Pâté is a plugin for Kate (of KDE Desktop) that exposes editor’s functionality to Python. In short; with Pâté, you can write Kate plugins in Python.
I use Kate for (almost) all my text editing. I think it suits my needs perfectly. It is both as simple as I would be comfortable with and has as many features (such as multi document interface, regex search and replace, etc.) as I need to be productive. I am not an IDE person. Nothing against IDE’s, I have just never been comfortable with them. On the other side I have never taken the time to learn the classic (read antique) editors such as Emacs and Vim. I am sure learning them would be worth my time. But I doubt I will ever take the time for that. At present, I just fire up my Kate and it works pretty well.
Meanwhile, I keep hearing about these neat hacks with Emacs that when you do C-t, C-M-w and then C-k your active buffer is translated to Chinese and then automatically sent to your grandmother’s cell phone as SMS. Wow! And you can write your own macros (in Lisp, elisp) to extend the editor’s capabilities. There is virtually no limit to what you can do and it is not rare that these extensions exceed the borders of an editor. Of course you have to use (and learn) Emacs to take advantage.

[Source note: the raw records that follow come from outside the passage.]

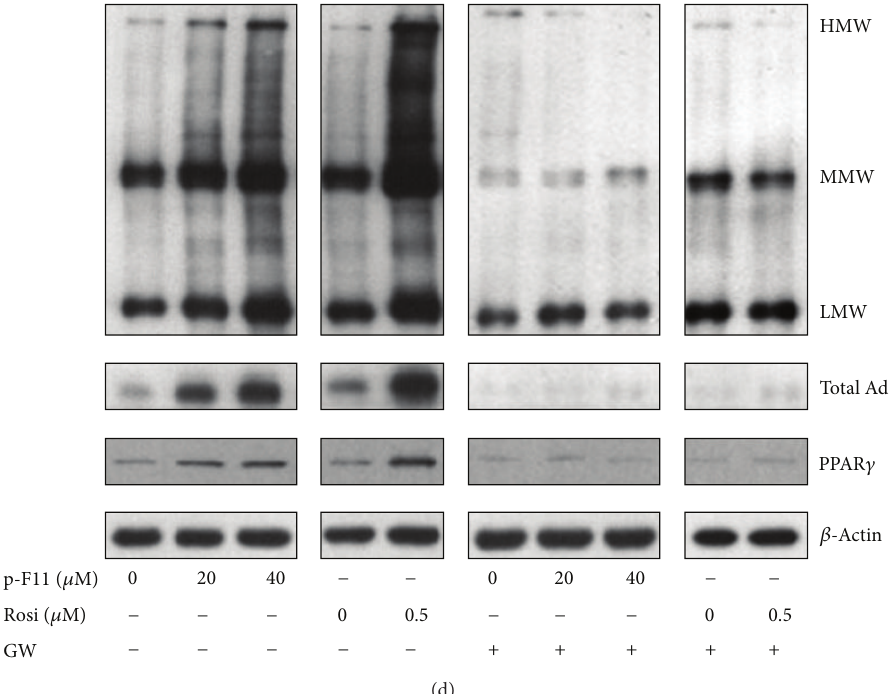
Figure 1: p-F11 promotes preadipocyte differentiation by activating PPAR 𝛾 . 3T3-L1 preadipocytes were induced to differentiate with 0, 20, 40 𝜇 MPseudoginsenosideF11(p-F11)or0.5 𝜇 Mrosiglitazone(Rosi)intheabsenceorpresenceof20 𝜇 MGW9662for8days. (a)Thecellswere stained with Oil Red O. Quantification of the staining results was presented in (b). Results (mean ± SD, 𝑛 = 3 ) were expressed as a percentage of the control (p-F11 0 𝜇 M). ∗ 𝑃 < 0.05 ; ∗∗ 𝑃 < 0.01 . (c) The mRNA level of adiponectin and PPAR 𝛾 was examined by quantitative real-time PCR. The results were expressed relative to 𝛽 -actin and presented as a percentage of the control. (d) The cell lysates were subjected to 2%–15% gradient gel electrophoresis under nonreducing and non-heat-denaturing conditions to detect the three oligomeric forms of adiponectin (LMW, MMW, and HMW) (top panel). The amount of total adiponectin (Total Ad), PPAR 𝛾 , or actin was detected with antibodies against the N-terminal peptide of adiponectin, PPAR 𝛾 , or 𝛽 -actin,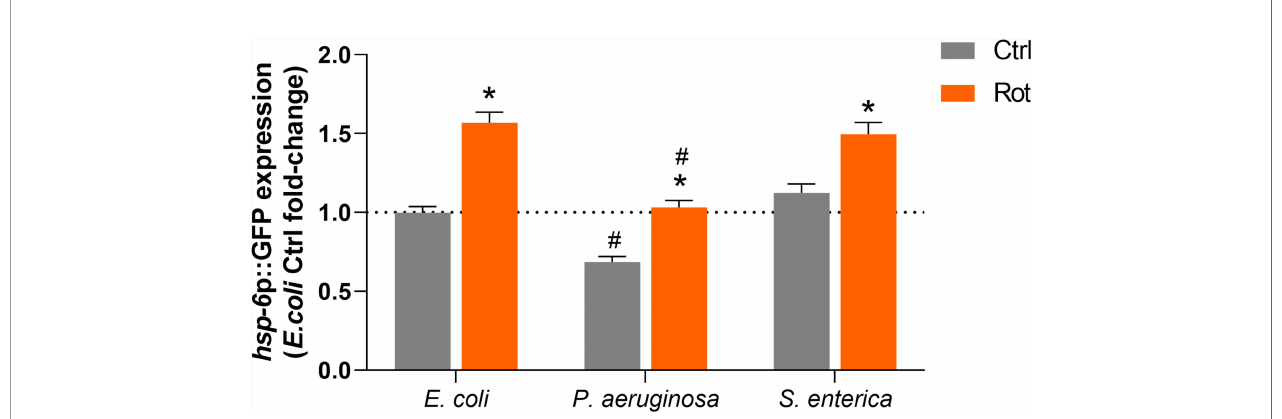
FIGURE 6 | Activation of the mitochondrial unfolded protein response by rotenone. Solvent control (Ctrl) and rotenone-exposed (Rot) SJ4100 nematodes were further exposed for 24 h to Escherichia coli (OP50), Pseudomonas aeruginosa (PA14) or Salmonella enterica (SL1344) and the GFP intensity was measured. The presented hsp-6 p::GFP fold-change results are relative to the E. coli OP50 solvent control. A two-way ANOVA with Bonferroni multiple comparison test was performed. Bars represent mean ± SEM. * represent signi fi cant difference (p < 0.05) between the rotenone and solvent control exposure groups within each bacterial feeding group. # represent signi fi cant difference (p < 0.05) comparing pathogenic bacterial exposures to E. coli within the solvent control or rotenone exposure groups. No signi fi cant interaction effect between the two independent variables – ” toxicant exposure ” and “ bacterial food source ” – was detected ( p = 0.09). However, each independent variable had a signi fi cant effect on hsp-6 p::GFP expression ( p < 0.0001 for both independent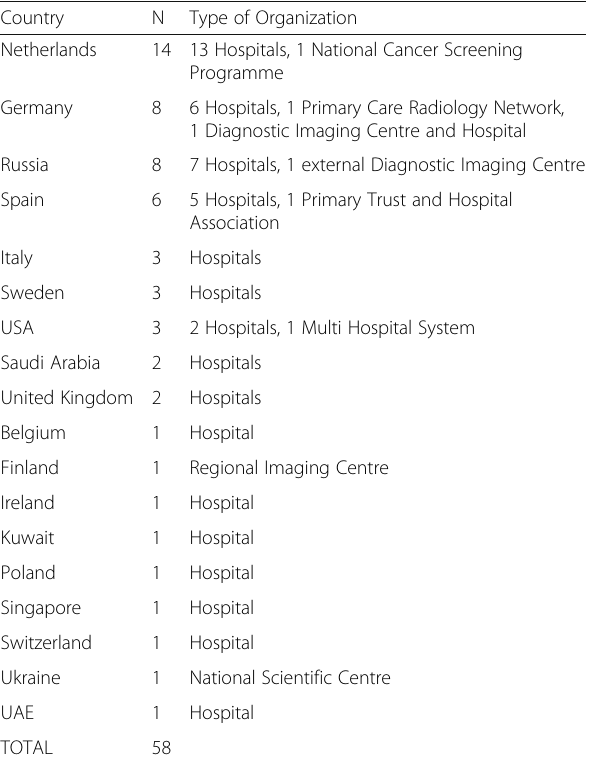
Table 1 Countries with the number of their participating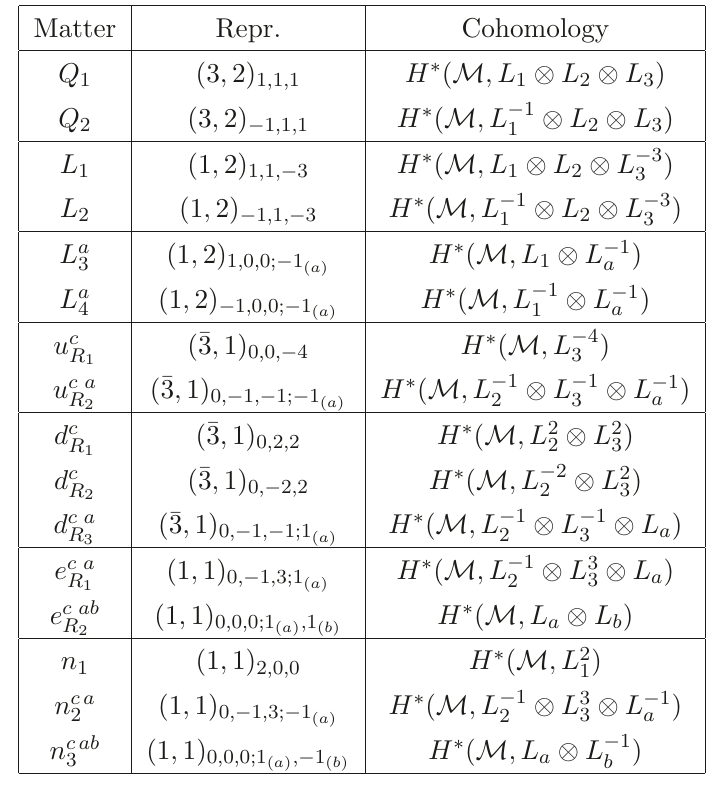
Table 2 . Massless spectrum and corresponding cohomology. In the second column, the subscript indices label the U(1) 1 , 2 , 3 and non-zero U(1) a,b charges.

This was true, before I discovered Pâté. It was always possible to write plugins for Kate, but Kate was not scriptable. Now using Pâté, you can extend Kate with ease (at least much much easier than writing C). The only thing that bugs me is I couldn’t figure out a way to reload my plugins without restarting Kate.

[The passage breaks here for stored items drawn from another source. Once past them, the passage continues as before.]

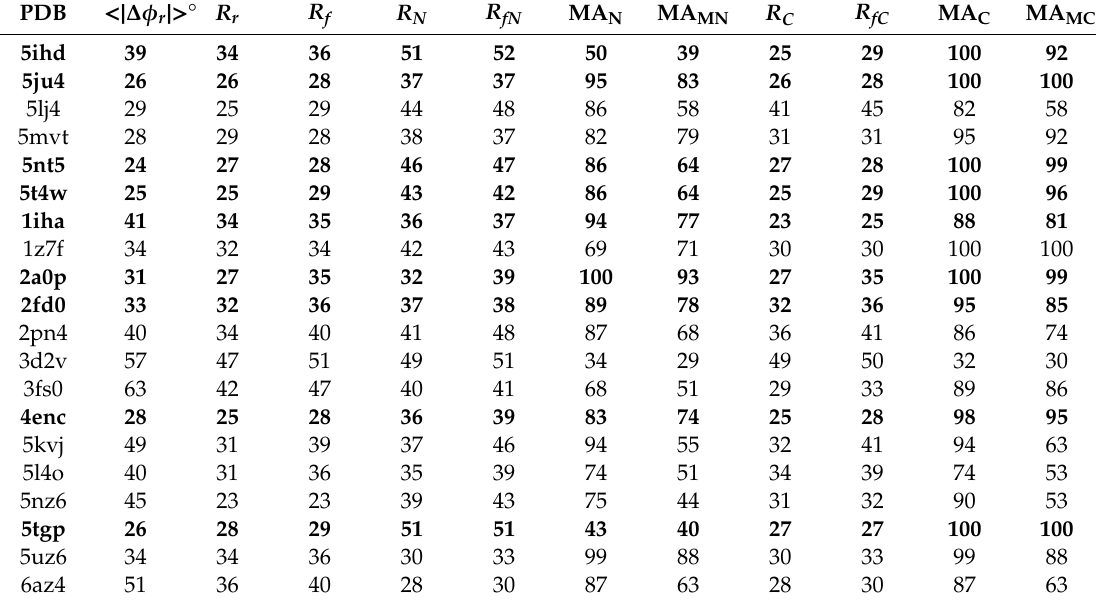
Table 2 suggests the following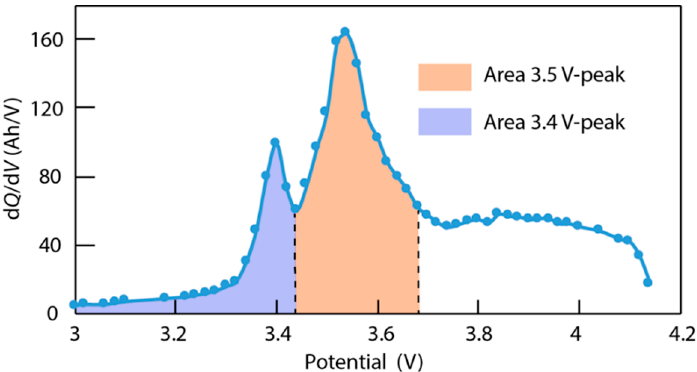
Figure 5. Incremental capacity analysis (ICA) versus voltage for one cell at the initial state, obtained for dV = 20 mV. AP-3.5 V is the area of the peak at 3.5 V and AP-3.4 V is the area of the peak at 3.4 V. Table 3. Average value of voltage and standard deviation for 3.5 V and 3.4 V peak maxima. Average Voltage of the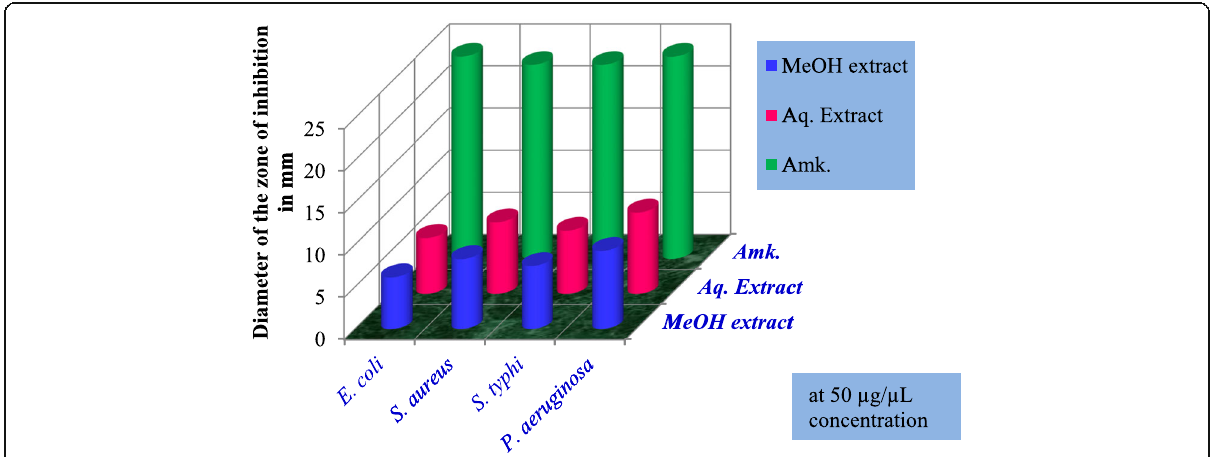
Fig. 4 Bar graph of antibacterial sensitivity of leaf extract at 50 μ g/ μ L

Creating Simple Pâté Plugins
The first plugin we write will turn the selection into a Django password hash. I use this when I want to create initial_data fixtures for User’s quickly.
Since we do not want to instantiate a complete Django environment we won’t be able to import anything from django.contrib.auth.models. Instead let us copy a dumbed down version of get_hexdigest into our own module.
import random
def get_hexdigest(algorithm, salt, raw_password):
try:
import hashlib
except ImportError:
import sha
return sha.new(salt + raw_password).hexdigest()
else:
return hashlib.sha1(salt + raw_password).hexdigest()
It should be clear enough, it returns a hash of the given password using the given salt[1]. Now we simply add kate to our imports (remember kate and not pate):
import kate
And add our own callback code:
@kate.onAction('Django Password', 'Shift+Alt+P')
def setPassword():
v = kate.view()
raw_password = v.selection.text
v.selection.removeSelectedText()
algo = 'sha1'
salt = get_hexdigest(algo, str(random.random()), \
str(random.random()))[:5]
hsh = get_hexdigest(algo, salt, raw_password)
v.insertText('%s$%s$%s' % (algo, salt, hsh))
The first line makes our function kate-aware. 'Django Password' will be the label for our menu item (it will be listed under Tools) and Shift-Alt-P will be the keyboard shortcut. The rest of the code should be self-explanatory.[2]
Now we copy our module into ~/.kde/share/apps/kate/pyplugins/ and restart Kate. It should show up in the menu and work now.
Second example is a JSON prettifier. I use JSON format for my fixtures, but valid JSON is not very readable. So I have this small plugin to convert a document between JSON and Python literals:
import sys, pprint
import kate
from django.utils import simplejson
HEADER = '# Pretty Printed\\n'
@kate.onAction('Django Pretty Json', 'Shift+Alt+J')
def togglePrettyJsonFormat():
d = kate.document()
source = d.text
if source.startswith(HEADER):
target = simplejson.dumps(eval(source))
else:
pp = pprint.PrettyPrinter(indent=2)
target = HEADER + pp.pformat(simplejson.loads(source))
d.text = target
I need HEADER to distinguish between two states. It can actually be anything, but it would be a good idea to make it a quote to have valid Python just in case.
Pâté Is Fun
I have enjoyed experimenting with Pâté. I hope it gets more attention and therefore ends up a much better plugin. If you ask me it should already ship with Kate. Kate is a nice editor, and empowering the users would only make it nicer and more popular.
If you have any ideas for pâté plugins, especially stuff that is useful in Django context, please add it to the comments. I would love to play a little more with pâté.
1: If it is not clear, take a look at django.contrib.auth.models.
2: To learn API, you can fire up Interactive Console under View and type help(kate).